Voltando à vaca fria, a descentralização é o caminho a seguir. A própria Constituição da República consagra o seu Capítulo VI ao Poder Local. No entanto, a classe política andou tão distraída nas lutas recorrentes para aceder ao pote de mel, que não se deu ao necessário labor de legislar sobre a organização das autarquias locais, limitando-se a nomear, mediante o expediente jobs for the boys, governadores de região e administradores de sector como meras figuras decorativas da administração pública.

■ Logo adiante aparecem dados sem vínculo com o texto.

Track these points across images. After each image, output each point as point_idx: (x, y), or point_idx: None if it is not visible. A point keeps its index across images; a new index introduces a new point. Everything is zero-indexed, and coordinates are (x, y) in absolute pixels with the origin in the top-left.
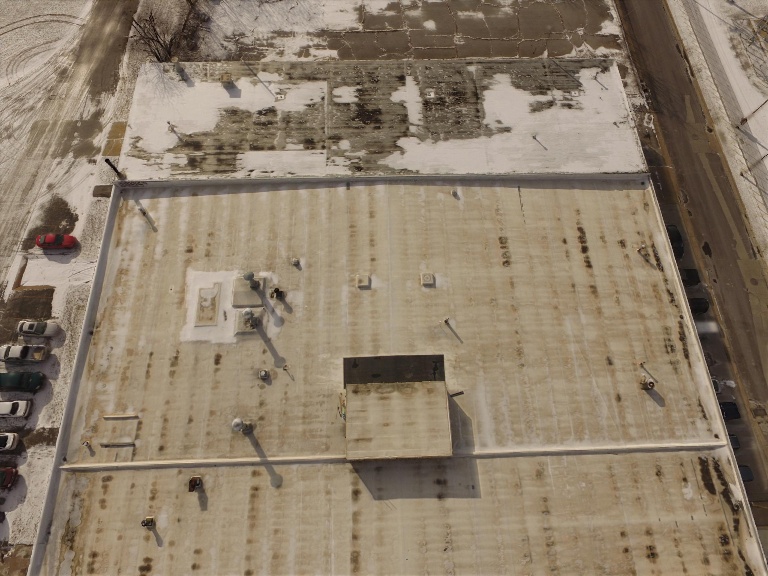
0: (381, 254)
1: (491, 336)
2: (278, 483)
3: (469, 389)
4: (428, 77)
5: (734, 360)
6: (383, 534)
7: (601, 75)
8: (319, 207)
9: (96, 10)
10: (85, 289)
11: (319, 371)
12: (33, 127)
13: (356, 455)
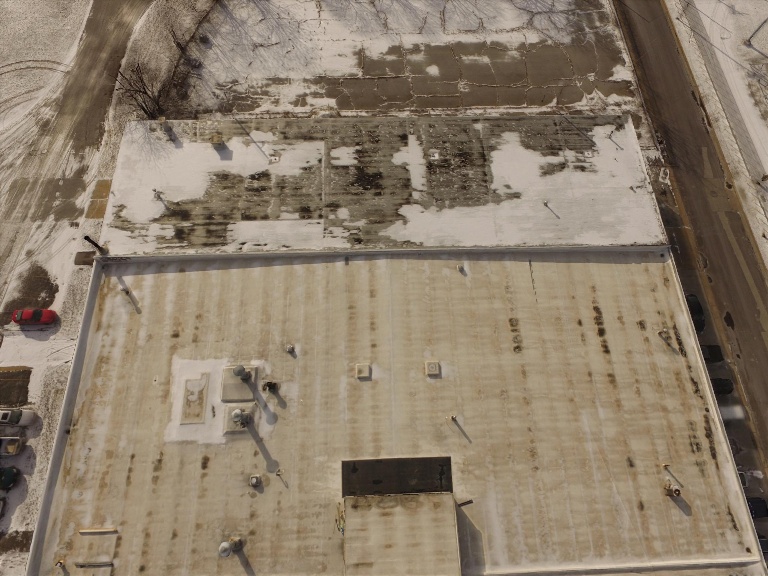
0: (382, 339)
1: (502, 434)
2: None
3: (479, 497)
4: (432, 136)
5: (761, 447)
6: None
7: (616, 133)
8: (316, 285)
9: (81, 55)
10: (64, 370)
11: (315, 476)
12: (12, 186)
13: None
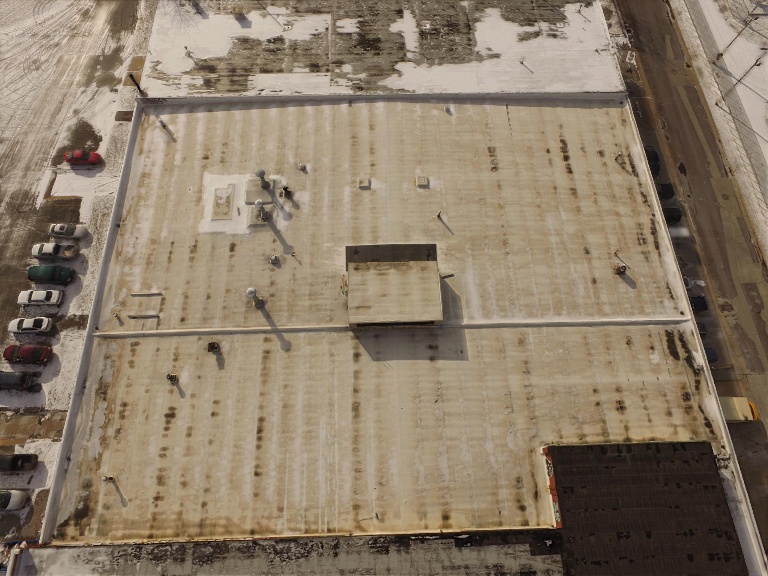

O que propomos é organizar “Conferências sobre autarquias locais na Guiné-Bissau”, abertas a todos e com subísdios de especialistas e de alguns municípios de África e Europa. Identificados os modelos passíveis de serem adoptados, deve, numa primeira fase, lançar-se o projecto piloto – por exemplo, numa cidade de cada região –  com apoios em meios técnicos e humanos no âmbito das geminações com outras cidades do mundo com gestão autárquica avançada, e também com transferências financeiras da administração central. Findo o projecto piloto, deve finalizar-se o regime jurídico das autarquias locais que define a sua forma de organização, quadro de competências e atribuições. O país ficaria, assim, bem preparado para organizar as eleições autárquicas.